20.2 A commercial agreement between First Solar, Lyon 1 and Lyon Solar, which will provide for Lyon 1 and Lyon Solar to "step into the shoes" of Lyon. A draft commercial agreement will be provided shortly for your clients' review.
(original emphasis)
24 On 21 December 2017 the Court made orders (December Orders) including granting leave to First Solar to join Lyon Solar to the proceeding by the filing of the Amended Originating Process and for Lyon and Lyon 1 to inform First Solar's solicitors by 22 December 2017 when the Secured Property was transferred by Lyon to Lyon 1 and Lyon Solar and what consideration was received by Lyon in respect of those transfers.
25 On 22 December 2017, pursuant to Order 4 of the December Orders, Clayton Utz informed Squire Patton Boggs that Lyon had transferred the Secured Property to Lyon Solar on 27 January 2017 and that neither Lyon nor Lyon 1 had received any consideration for the transfer.

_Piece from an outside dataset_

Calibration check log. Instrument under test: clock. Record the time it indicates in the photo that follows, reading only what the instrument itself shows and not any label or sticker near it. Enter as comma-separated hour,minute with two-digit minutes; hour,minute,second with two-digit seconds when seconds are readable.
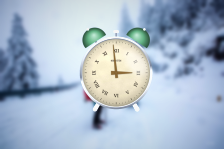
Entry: 2,59
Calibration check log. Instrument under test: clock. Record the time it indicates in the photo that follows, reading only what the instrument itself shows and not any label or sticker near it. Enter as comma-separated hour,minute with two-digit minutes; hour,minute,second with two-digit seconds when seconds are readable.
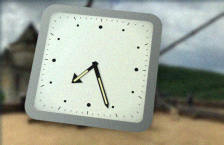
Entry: 7,26
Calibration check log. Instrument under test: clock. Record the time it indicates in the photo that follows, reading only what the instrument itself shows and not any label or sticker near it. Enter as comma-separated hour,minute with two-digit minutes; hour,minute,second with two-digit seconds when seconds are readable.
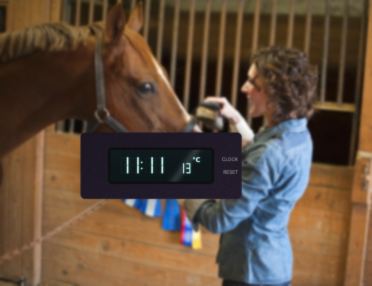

26 On 11 January 2018 Clayton Utz informed Squire Patton Boggs, among other things, that:
(1) in light of concerns raised by Squire Patton Boggs (set out at [23] above) and in good faith, Lyon 1 had arranged for Lyon Solar to execute an assignment deed effecting the transfer of the ownership of all Secured Property that it holds to Lyon 1 (Assignment Deed);
(2) the assignment did not include a "Kingfisher" project because the Kingfisher project held by Lyon Solar (Kingfisher Stage 2) was "distinct from the Kingfisher project the subject of the [GS Deed] and Deed of Variation, which is held by Lyon 1";
(3) the Kingfisher project the subject of the GS Deed is held by Lyon 1;
(4) as a result of the Assignment Deed and the clarification in respect of the Kingfisher project, the whole of the Secured Property is held by Lyon 1 and is subject to the November Orders; and
(5) the Secured Property held by Lyon 1, other than the Secured Property the subject of the Assignment Deed, was transferred to it by Lyon on 27 January 2017 for nil consideration.